§ **PROBLEM SET**:
1) Translate this sentence from the Louis Baron biography into French: "Louis Baron was born in September 1838 at Alençon."
2) In the Louis Baron biography, change "operetta" to "comic opera" in the passage from "In July 1866" to "to the Gaîté.", and give that passage again.

====== SELECTED EXCERPT

Louis Baron (real name Louis Bouchêne or Bouchenez; September 1838 – 2 March 1920) was a French actor and bass singer.

==Biography==
Louis Baron was born in September 1838 at Alençon.

His first stage appearances were at the Théâtre de la Tour-d'Auvergne, and subsequently in Limoges (1857–58) and Troyes (1858–59). After military service as a customs officer he then appeared in Toulouse (1863) and Rouen (1864–66).

In July 1866 he made his debut at the Théâtre des Variétés in the comedy Le photographe by Meilhac and Ludovic Halévy, going on to create many other roles in plays by Labiche (Les trente millions de gladiator) and Meilhac and Halévy (including La cigale, La petite marquise, and Toto chez Tata).

In the field of operetta he created various roles in works by Offenbach including La Grande-Duchesse de Gérolstein, Les brigands, and La boulangère a des écus, as well as appearing in revivals. For Hervé he created Célestin in Mam'zelle Nitouche, as well as roles in Lili, La Femme à papa, and Le Trône d'Écosse.

In 1886, he was briefly co-director of the Variétés with Eugène Bertrand before moving on to the Gaîté.

His son, Louis Baron, fils (1870–1939), was also an actor and singer who had a long stage and film career in France including the premiere of Dédé in 1921.

Louis Baron died in Paris on 2 March 1920.

============
====== DATA TO EXAMINE

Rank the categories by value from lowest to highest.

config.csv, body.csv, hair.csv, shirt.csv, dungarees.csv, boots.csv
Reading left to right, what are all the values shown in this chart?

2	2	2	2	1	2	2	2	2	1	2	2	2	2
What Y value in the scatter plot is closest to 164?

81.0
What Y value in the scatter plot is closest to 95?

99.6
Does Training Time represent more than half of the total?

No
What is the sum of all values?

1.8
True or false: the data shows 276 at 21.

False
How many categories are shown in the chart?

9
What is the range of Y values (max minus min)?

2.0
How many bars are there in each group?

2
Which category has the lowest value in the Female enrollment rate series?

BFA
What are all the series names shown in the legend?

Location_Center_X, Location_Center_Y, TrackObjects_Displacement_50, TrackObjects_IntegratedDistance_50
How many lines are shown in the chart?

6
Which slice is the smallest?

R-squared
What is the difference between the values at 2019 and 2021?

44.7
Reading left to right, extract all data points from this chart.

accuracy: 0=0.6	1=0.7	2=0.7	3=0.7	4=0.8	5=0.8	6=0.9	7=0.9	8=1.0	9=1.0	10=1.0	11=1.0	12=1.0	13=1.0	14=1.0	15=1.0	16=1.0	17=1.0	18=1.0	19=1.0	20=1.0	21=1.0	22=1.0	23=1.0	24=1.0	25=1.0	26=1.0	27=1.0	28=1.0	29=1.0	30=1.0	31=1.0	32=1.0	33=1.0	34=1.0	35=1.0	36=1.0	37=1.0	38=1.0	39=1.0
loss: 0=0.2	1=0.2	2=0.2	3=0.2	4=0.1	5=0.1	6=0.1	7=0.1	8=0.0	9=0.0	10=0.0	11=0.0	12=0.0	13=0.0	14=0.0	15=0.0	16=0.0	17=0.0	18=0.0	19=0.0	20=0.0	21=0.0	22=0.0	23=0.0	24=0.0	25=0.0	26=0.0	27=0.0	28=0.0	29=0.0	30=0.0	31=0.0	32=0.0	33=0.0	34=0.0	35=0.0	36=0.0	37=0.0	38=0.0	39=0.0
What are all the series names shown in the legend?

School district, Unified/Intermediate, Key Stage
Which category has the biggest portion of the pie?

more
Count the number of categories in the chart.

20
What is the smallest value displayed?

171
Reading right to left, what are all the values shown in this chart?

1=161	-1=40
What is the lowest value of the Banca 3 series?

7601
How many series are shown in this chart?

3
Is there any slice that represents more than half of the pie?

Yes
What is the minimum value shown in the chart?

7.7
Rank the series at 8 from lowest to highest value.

============

§ **ANSWERS TO EACH TASK**:
1) Louis Baron est né en septembre 1838 à Alençon.

2)
In July 1866 he made his debut at the Théâtre des Variétés in the comedy Le photographe by Meilhac and Ludovic Halévy, going on to create many other roles in plays by Labiche (Les trente millions de gladiator) and Meilhac and Halévy (including La cigale, La petite marquise, and Toto chez Tata).

In the field of comic opera he created various roles in works by Offenbach including La Grande-Duchesse de Gérolstein, Les brigands, and La boulangère a des écus, as well as appearing in revivals. For Hervé he created Célestin in Mam'zelle Nitouche, as well as roles in Lili, La Femme à papa, and Le Trône d'Écosse.

In 1886, he was briefly co-director of the Variétés with Eugène Bertrand before moving on to the Gaîté.